According to Good Distribution Practices (GDP) requirements, if stability data of a product in development requires certain temperature handling, the clinical site must have documented proof those investigational CNS medicines have been kept within defined temperatures in storage and during transport to worldwide clinical sites. If they don’t, clinical sites and their sponsors face serious consequences from regulatory authorities and ethics committee violations that could impact trial timelines and delay the novel therapeutics entry to market.
Unlike earlier lifecycle challenges, maintaining drug stability during clinical trials is very manageable with robust technology that is readily available. As the CNS investigational medicines are distributed to clinical trials sites, temperature monitoring plays an important role in maintaining product stability.

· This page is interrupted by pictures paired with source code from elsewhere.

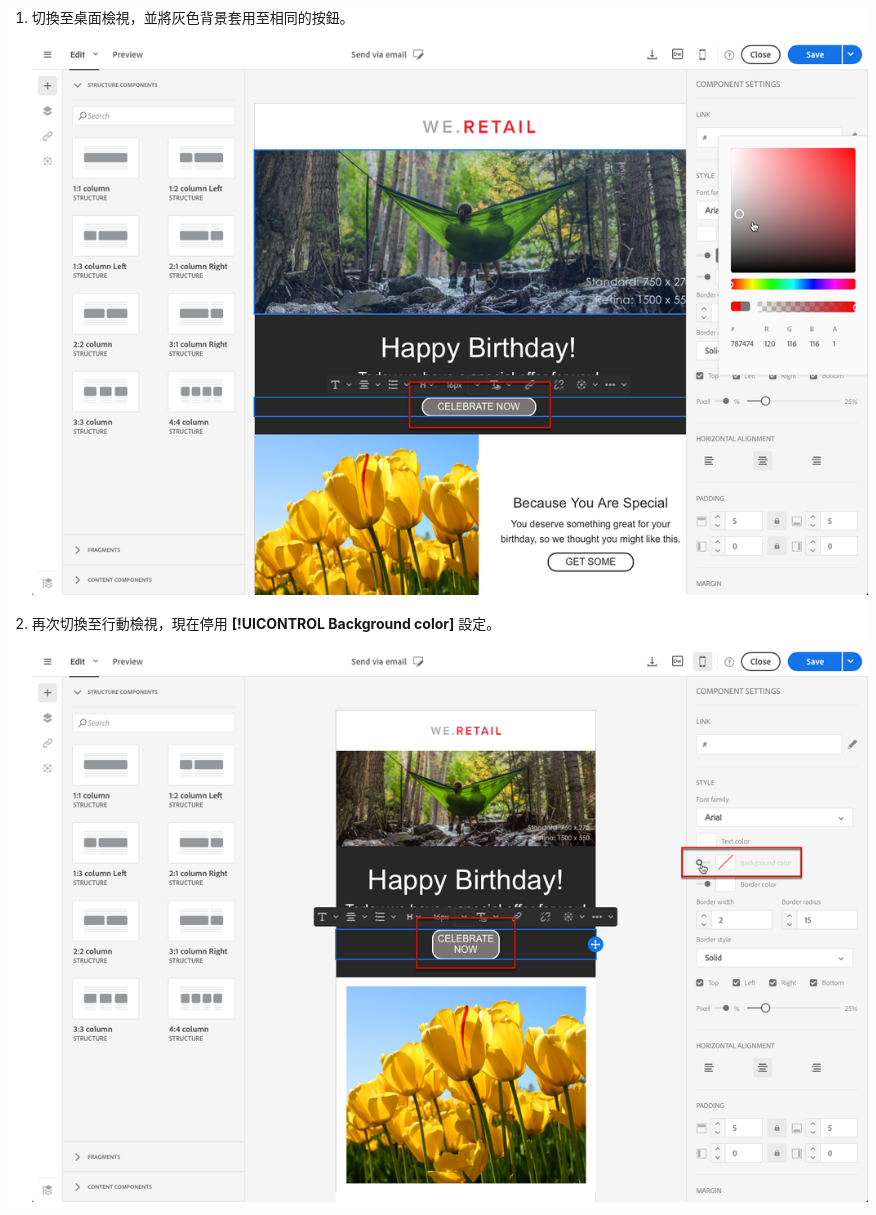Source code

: 1. 切換至桌面檢視，並將灰色背景套用至相同的按鈕。

   ![](assets/email_designer_mobile_view_background_desktop.png)

1. 再次切換至行動檢視，現在停用 **[!UICONTROL Background color]** 設定。

   ![](assets/email_designer_mobile_view_background_mobile_disabled.png)

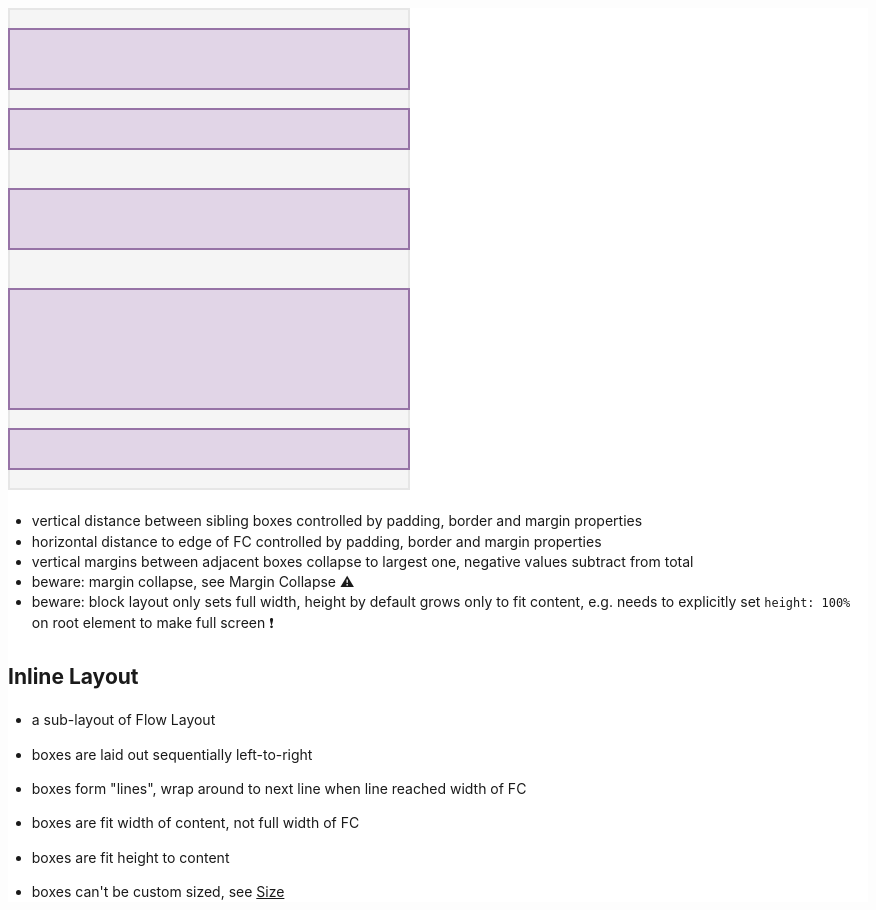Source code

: ![block layout](flowbl.svg)

- vertical distance between sibling boxes controlled by padding, border and margin properties
- horizontal distance to edge of FC controlled by padding, border and margin properties
- vertical margins between adjacent boxes collapse to largest one, negative values subtract from total
- beware: margin collapse, see Margin Collapse ⚠️
- beware: block layout only sets full width, height by default grows only to fit content, e.g. needs to explicitly set `height: 100%` on root element to make full screen ❗️



## Inline Layout

- a sub-layout of Flow Layout
- boxes are laid out sequentially left-to-right
- boxes form "lines", wrap around to next line when line reached width of FC

- boxes are fit width of content, not full width of FC
- boxes are fit height to content
- boxes can't be custom sized, see [Size](4.1%20Size.md)
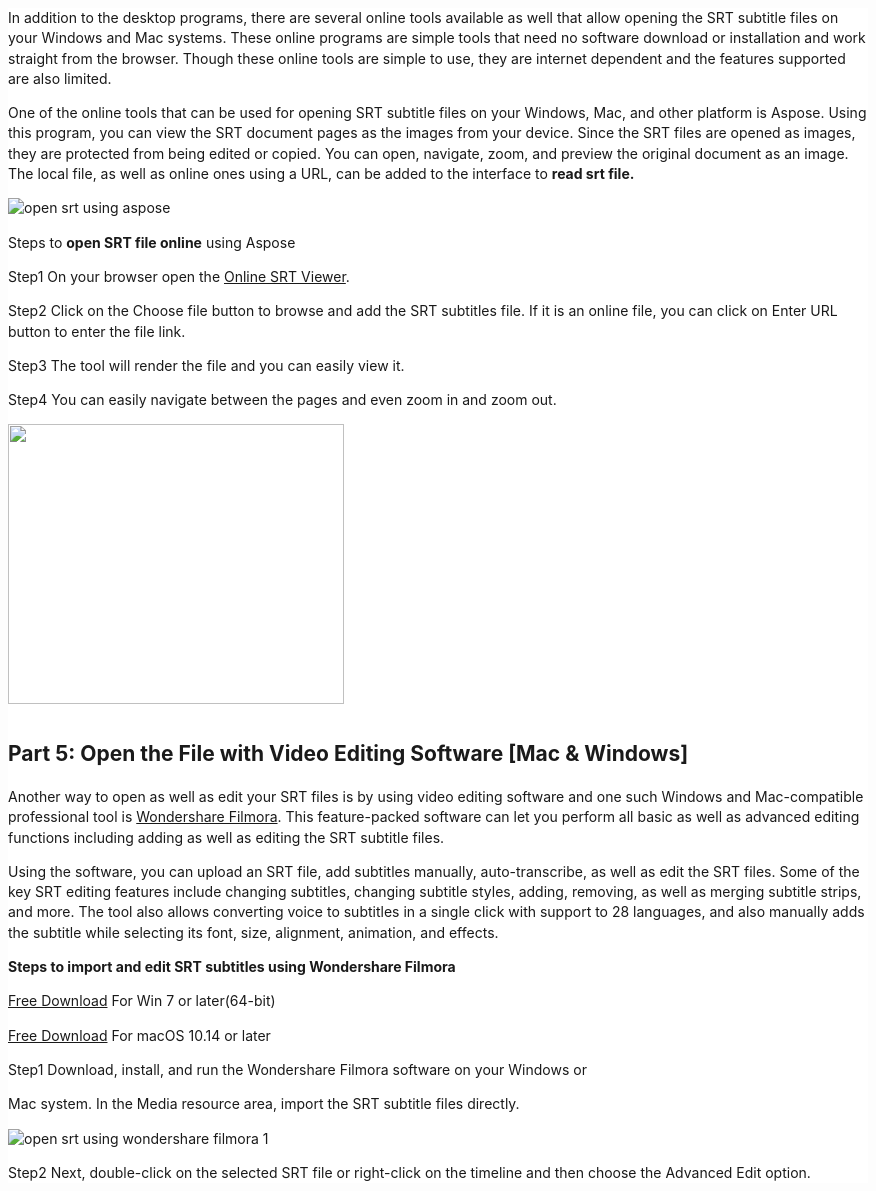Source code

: In addition to the desktop programs, there are several online tools available as well that allow opening the SRT subtitle files on your Windows and Mac systems. These online programs are simple tools that need no software download or installation and work straight from the browser. Though these online tools are simple to use, they are internet dependent and the features supported are also limited.

One of the online tools that can be used for opening SRT subtitle files on your Windows, Mac, and other platform is Aspose. Using this program, you can view the SRT document pages as the images from your device. Since the SRT files are opened as images, they are protected from being edited or copied. You can open, navigate, zoom, and preview the original document as an image. The local file, as well as online ones using a URL, can be added to the interface to **read srt file.**

![open srt using aspose](https://images.wondershare.com/filmora/article-images/2022/09/srt-file-how-to-open-srt-file-06.jpg)

Steps to **open SRT file online** using Aspose

Step1 On your browser open the [Online SRT Viewer](https://products.aspose.app/pdf/viewer/srt).

Step2 Click on the Choose file button to browse and add the SRT subtitles file. If it is an online file, you can click on Enter URL button to enter the file link.

Step3 The tool will render the file and you can easily view it.

Step4 You can easily navigate between the pages and even zoom in and zoom out.


<a href="https://getlyla.pxf.io/c/5597632/1455723/15391" target="_top" id="1455723"><img src="//a.impactradius-go.com/display-ad/15391-1455723" border="0" alt="" width="336" height="280"/></a><img height="0" width="0" src="https://imp.pxf.io/i/5597632/1455723/15391" style="position:absolute;visibility:hidden;" border="0" />

## Part 5: Open the File with Video Editing Software \[Mac & Windows\]

Another way to open as well as edit your SRT files is by using video editing software and one such Windows and Mac-compatible professional tool is [Wondershare Filmora](https://tools.techidaily.com/wondershare/filmora/download/). This feature-packed software can let you perform all basic as well as advanced editing functions including adding as well as editing the SRT subtitle files.

Using the software, you can upload an SRT file, add subtitles manually, auto-transcribe, as well as edit the SRT files. Some of the key SRT editing features include changing subtitles, changing subtitle styles, adding, removing, as well as merging subtitle strips, and more. The tool also allows converting voice to subtitles in a single click with support to 28 languages, and also manually adds the subtitle while selecting its font, size, alignment, animation, and effects.

**Steps to import and edit SRT subtitles using Wondershare Filmora**

[Free Download](https://tools.techidaily.com/wondershare/filmora/download/) For Win 7 or later(64-bit)

[Free Download](https://tools.techidaily.com/wondershare/filmora/download/) For macOS 10.14 or later

Step1 Download, install, and run the Wondershare Filmora software on your Windows or

Mac system. In the Media resource area, import the SRT subtitle files directly.

![open srt using wondershare filmora 1](https://images.wondershare.com/filmora/article-images/2022/09/srt-file-how-to-open-srt-file-07.jpg)

Step2 Next, double-click on the selected SRT file or right-click on the timeline and then choose the Advanced Edit option.
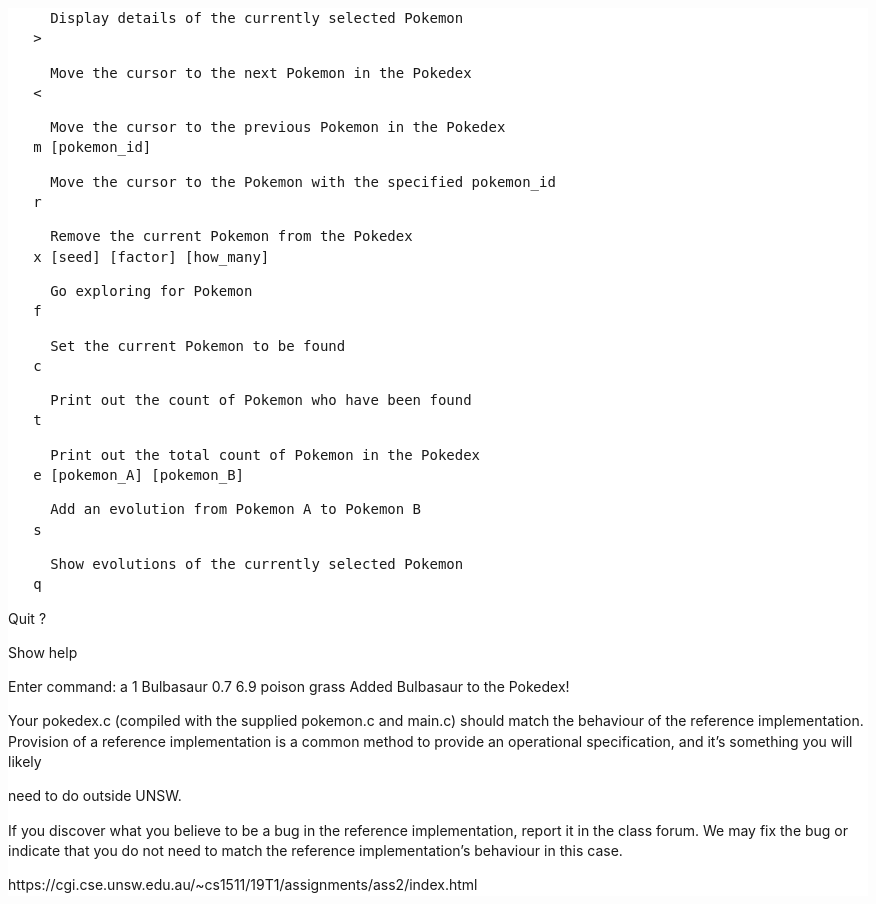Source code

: <pre>     Display details of the currently selected Pokemon
   &gt;
</pre>
<pre>     Move the cursor to the next Pokemon in the Pokedex
   &lt;
</pre>
<pre>     Move the cursor to the previous Pokemon in the Pokedex
   m [pokemon_id]
</pre>
<pre>     Move the cursor to the Pokemon with the specified pokemon_id
   r
</pre>
<pre>     Remove the current Pokemon from the Pokedex
   x [seed] [factor] [how_many]
</pre>
<pre>     Go exploring for Pokemon
   f
</pre>
<pre>     Set the current Pokemon to be found
   c
</pre>
<pre>     Print out the count of Pokemon who have been found
   t
</pre>
<pre>     Print out the total count of Pokemon in the Pokedex
   e [pokemon_A] [pokemon_B]
</pre>
<pre>     Add an evolution from Pokemon A to Pokemon B
   s
</pre>
<pre>     Show evolutions of the currently selected Pokemon
   q
</pre>
Quit ?

Show help

Enter command: a 1 Bulbasaur 0.7 6.9 poison grass Added Bulbasaur to the Pokedex!

Your pokedex.c (compiled with the supplied pokemon.c and main.c) should match the behaviour of the reference implementation. Provision of a reference implementation is a common method to provide an operational specification, and it’s something you will likely

need to do outside UNSW.

If you discover what you believe to be a bug in the reference implementation, report it in the class forum. We may fix the bug or indicate that you do not need to match the reference implementation’s behaviour in this case.

</div>
</div>
</div>
<div class="layoutArea">
<div class="column">
https://cgi.cse.unsw.edu.au/~cs1511/19T1/assignments/ass2/index.html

Lundbeck, an international pharmaceutical company renowned for their contribution to the CNS field, has had sufficient monitoring in place for years. Their compliant processes include easy to read temperature excursion alarms; using a multi-level data logger to make sure of available stability data; and storing temperature data in a traceable database serving as an audit trail. Read the full post on How Lundbeck Stopped Wasting QA Resources in Clinical Supply.
For stability and temperature management on-site, while the CNS investigational medicines are in storage in refrigerators or freezers, there is new technology in the field of digital data loggers, called independent monitoring. These are stand-alone, self-powered systems – virtually ‘hands-free’ base and sensor systems. They allow clinical staff to spend more time with patients, instead of manually recording temperatures. Reports are generated by simply connecting the base to a computer using a USB connection.
Quality control in the ‘last mile’ of delivering novel CNS medicines is a challenging time. Companies like Lundbeck are implementing processes and technology that help minimize risk to patient, while ensuring clinical trial timelines are met.
Scientific advances and new technologies are dramatically changing how medicines are discovered. This new information is critical to the development of new treatments for neurological disorders. Greater knowledge of how diseases work at the genetic and molecular level has allowed researchers to pursue new targets for therapy and better predict how certain biopharmaceuticals will affect specific subpopulations of patients.
Halina Frydman was lucky to be involved in the right clinical trial with advanced therapeutics. Today she has returned to a full life of teaching, researching, writing, publishing and dancing with her husband.